The opinion of a minister on Fox News was something like, “What do you expect from some redneck living in the swamps of Louisiana? He’s certainly no theologian!”

He didn’t know I had quoted a Bible verse, either. It would be at least two weeks before the media figured out where my words were from.

I had also included verse 11 in my response to the reporter:

“And that is what some of you were. But you were washed, you were sanctified, you were justified in the name of the Lord Jesus Christ and by the Spirit of our God.”

I spent several hours showing the young man around my land, all the while preaching the Gospel to him. I went to great lengths to share the message of Jesus and how all sin can be eradicated by simply putting our faith in Christ.

He wanted to “cancel” me, but I only wanted to introduce him to the one who could give him eternal life.

I was fired for quoting that verse from the Bible. The price I paid for telling the truth about God’s will for humanity was a cool 10 million dollars. But I would do it all again. Jesus paid with His life for telling the truth. The only thing it cost me was a few bucks.

I don’t believe the term “cancel culture” was used then. At the time, we just figured the “thought police” were ramping up. What’s going on today is a much more powerful force.

Power brokers in academia, the media, politics, and the corporate world have amassed an incredible amount of power to squash anyone who doesn’t toe the line.

→ **GIVEN DATA**:
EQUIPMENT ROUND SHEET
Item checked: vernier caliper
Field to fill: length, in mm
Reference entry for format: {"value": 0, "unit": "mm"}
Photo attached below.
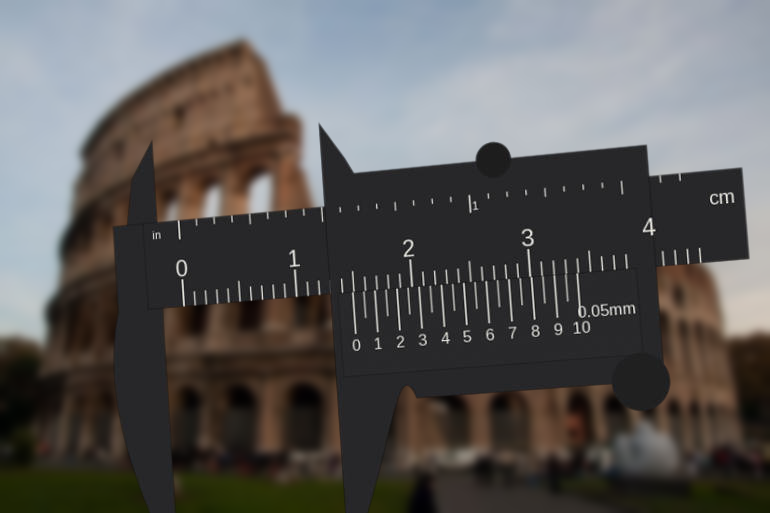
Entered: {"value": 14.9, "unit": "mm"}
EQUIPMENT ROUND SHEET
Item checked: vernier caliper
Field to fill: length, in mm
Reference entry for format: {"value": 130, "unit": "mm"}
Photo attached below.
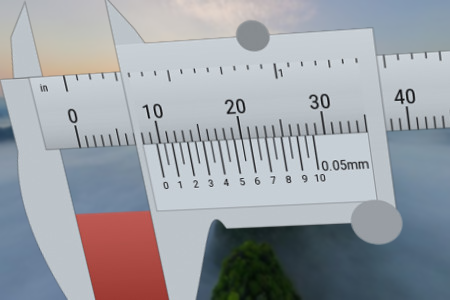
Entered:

==

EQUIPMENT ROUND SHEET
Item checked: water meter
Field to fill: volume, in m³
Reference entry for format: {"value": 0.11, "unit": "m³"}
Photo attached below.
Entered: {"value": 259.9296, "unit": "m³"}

→ **THE PROBLEM**: Continue the passage about being fired for quoting a Bible verse, picking up after its last sentence. The records have no connection to the passage.

→ **RESPONSE TO THIS TASK**:
We may not win the public relations war by convincing the masses to love (or even like) us, but we can win the personal war — the real war — by not falling for strategies intended to intimidate us to submit to the god of political correctness.

In spite of the tremendous pressure exerted on me to take back my words, I didn’t. I could not take it back even if I wanted to, because those weren’t my words at all. How could I apologize for quoting the Creator?

As a result of my experience being the object of a desire to “cancel” me, I speak with authority on the goals and strategies of the cancel culture.

But my first authority comes from being well familiar with God’s Word. I know him and what he says not because I’m smarter than the average person or because I have a special conduit to the Almighty, but because his truth is accessible to everyone, even to the members of the cancel culture crowd.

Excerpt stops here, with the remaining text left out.